Trata-se de uma forma de enlaçamento de um círculo fechado, restrito à vida privada e familiar, às demais esferas da vida social, que, no caso é, eminentemente, a pública. Tal ponto, por sua vez, pode ser exemplificado pela dificuldade do governador do Ceará, Cid Gomes, ao fretar um jato para uma viagem oficial à Europa, em opor-se ao pedido de sua mulher:

[...] se eu cometi alguma falha, e por isso peço desculpas, sempre procurei agir de boa fé, foi ter atendido a um pedido de minha mulher para levar sua mãe no avião. Por isso, eu peço desculpas. Embora quero deixar bem claro que não existe nenhuma lei, norma, regra que impeça esse tipo de procedimento [...] (Declaração Cid Gomes, em 28/04/08). 27

Vale a pena também citar a declaração do Presidente Luís Inácio da Silva, que compartilhando os mesmos valores simbólicos e culturais, revela, mesmo nos dias atuais, a dificuldade de separação entre a esfera pública e privada.

[...] a gente não pode permitir que um companheiro da qualidade do Cid seja mostrado a nível nacional apenas porque atendeu a um pedido da mulher para levar sua mãe [...] sei o que é isso e você tem a minha solidariedade [...] se, em vez de sua sogra, você tivesse levado um empresário, não teria tido problema [...] (Declaração do Presidente Luís Inácio da Silva, em 30 abr. 2008).28

27 Disponível em http://www.oglobo.com/pais/mat/2008/04/28. Acesso em 9 ago.2008.

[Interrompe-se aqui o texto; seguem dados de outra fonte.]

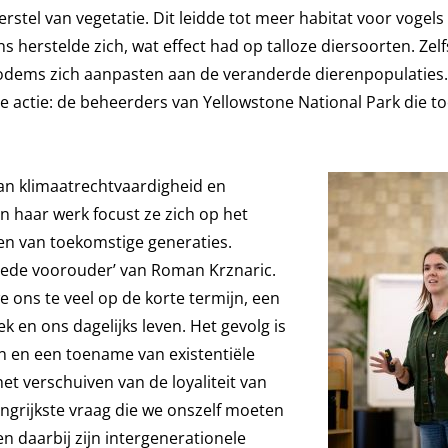
stel van vegetatie. Dit leidde tot meer habitat voor vogels
herstelde zich, wat effect had op talloze diersoorten. Zelf
bodems zich aanpasten aan de veranderde dierenpopulaties.
le actie: de beheerders van Yellowstone National Park die 
an klimaatrechtvaardigheid en
n haar werk focust ze zich op het
n van toekomstige generaties.
oede voorouder’ van Roman Krznaric.
e ons te veel op de korte termijn, een
iek en ons dagelijks leven. Het gevolg is
n en een toename van existentiële
 het verschuiven van de loyaliteit van
ngrijkste vraag die we onszelf moeten
n daarbij zijn intergenerationele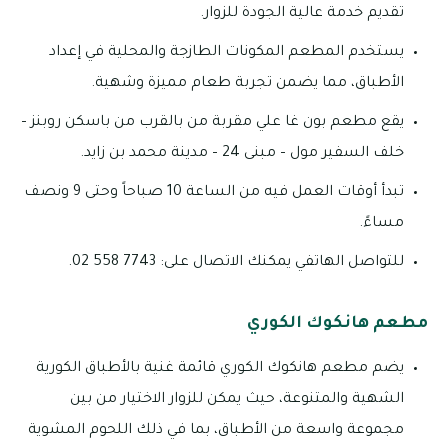
تقديم خدمة عالية الجودة للزوار.
يستخدم المطعم المكونات الطازجة والمحلية في إعداد
الأطباق، مما يضمن تجربة طعام مميزة وشهية.
يقع مطعم بون غا علي مقربة من بالقرب من باسكن روبنز –
خلف السفير مول – مبنى 24 – مدينة محمد بن زايد.
تبدأ أوقات العمل فيه من الساعة 10 صباحاً وحتى 9 ونصف
مساءً.
للتواصل الهاتفي يمكنك الاتصال على: 7743 558 02.
مطعم هانكوك الكوري
يضم مطعم هانكوك الكوري قائمة غنية بالأطباق الكورية
الشهية والمتنوعة، حيث يمكن للزوار الاختيار من بين
مجموعة واسعة من الأطباق، بما في ذلك اللحوم المشوية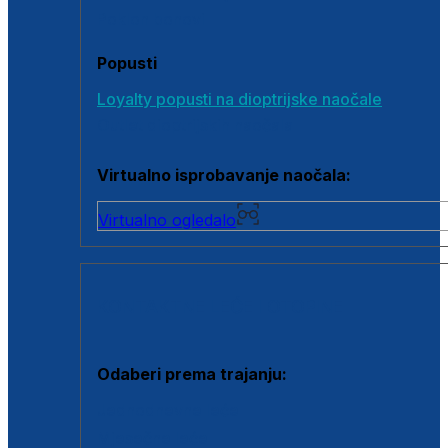
Poklon bonovi
Popusti
Loyalty popusti na dioptrijske naočale
Outlet dioptrijskih naočala
Virtualno isprobavanje naočala:
Virtualno ogledalo
KONTAKTNE LEĆE I OTOPINE
Odaberi prema trajanju:
Jednodnevne leće
Mjesečne leće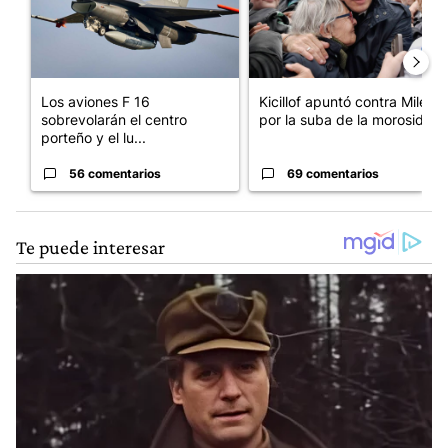
Los aviones F 16
Kicillof apuntó contra Milei
sobrevolarán el centro
por la suba de la morosida...
porteño y el lu...
56 comentarios
69 comentarios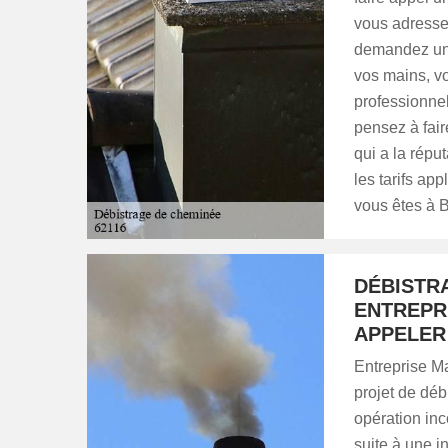
vous adressez
demandez un d
vos mains, vo
professionnel
pensez à fair
qui a la répu
les tarifs ap
vous êtes à 
DÉBISTR
ENTREPR
APPELER
Entreprise Ma
projet de dé
opération inc
suite à une 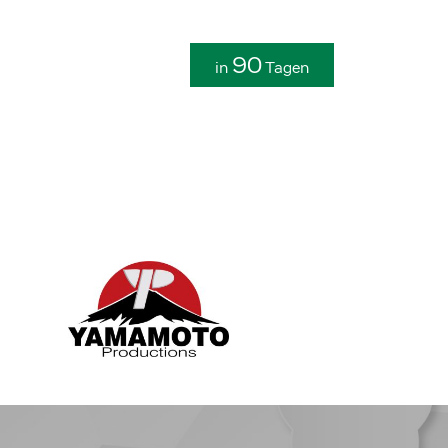
90
in
Tagen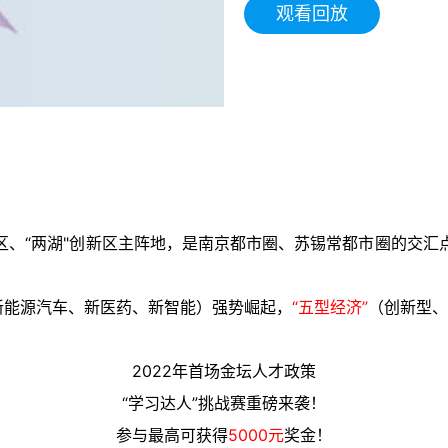
观看回放
区、“两湖"创新区主阵地，是南京都市圈、苏锡常都市圈的交汇
新能源汽车、新医药、新智能）强势崛起，
“五型经济”
（创新型、
2022年首场金坛人才政策
“学习达人”挑战赛重磅来袭！
参与最高可获得
5000元
奖金！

Embora esse comportamento não se generalize, em círculo fechado da administração, revela uma singularidade das relações existentes na Administração Pública, que supera a simples indistinção entre o público e privado. Trata-se de valores simbólicos ainda bastante enraizados na prática organizacional brasileira, sugerindo que possuem plasticidade suficiente para sobreviver em diversos ambientes, encobrindo, na realidade, relações primárias de poder e proteção.

[...] a gente não pode negar que estão criando mecanismos para evitar abusos políticos no País. Ainda falta muito para chegar lá [...] é uma cultura decorrente do sentimento de impunidade. O dinheiro público não é seu, ninguém vai saber, todo mundo sempre usou, a população não tem acesso a esse tipo de informação [...] (Depoimento de uma Juíza).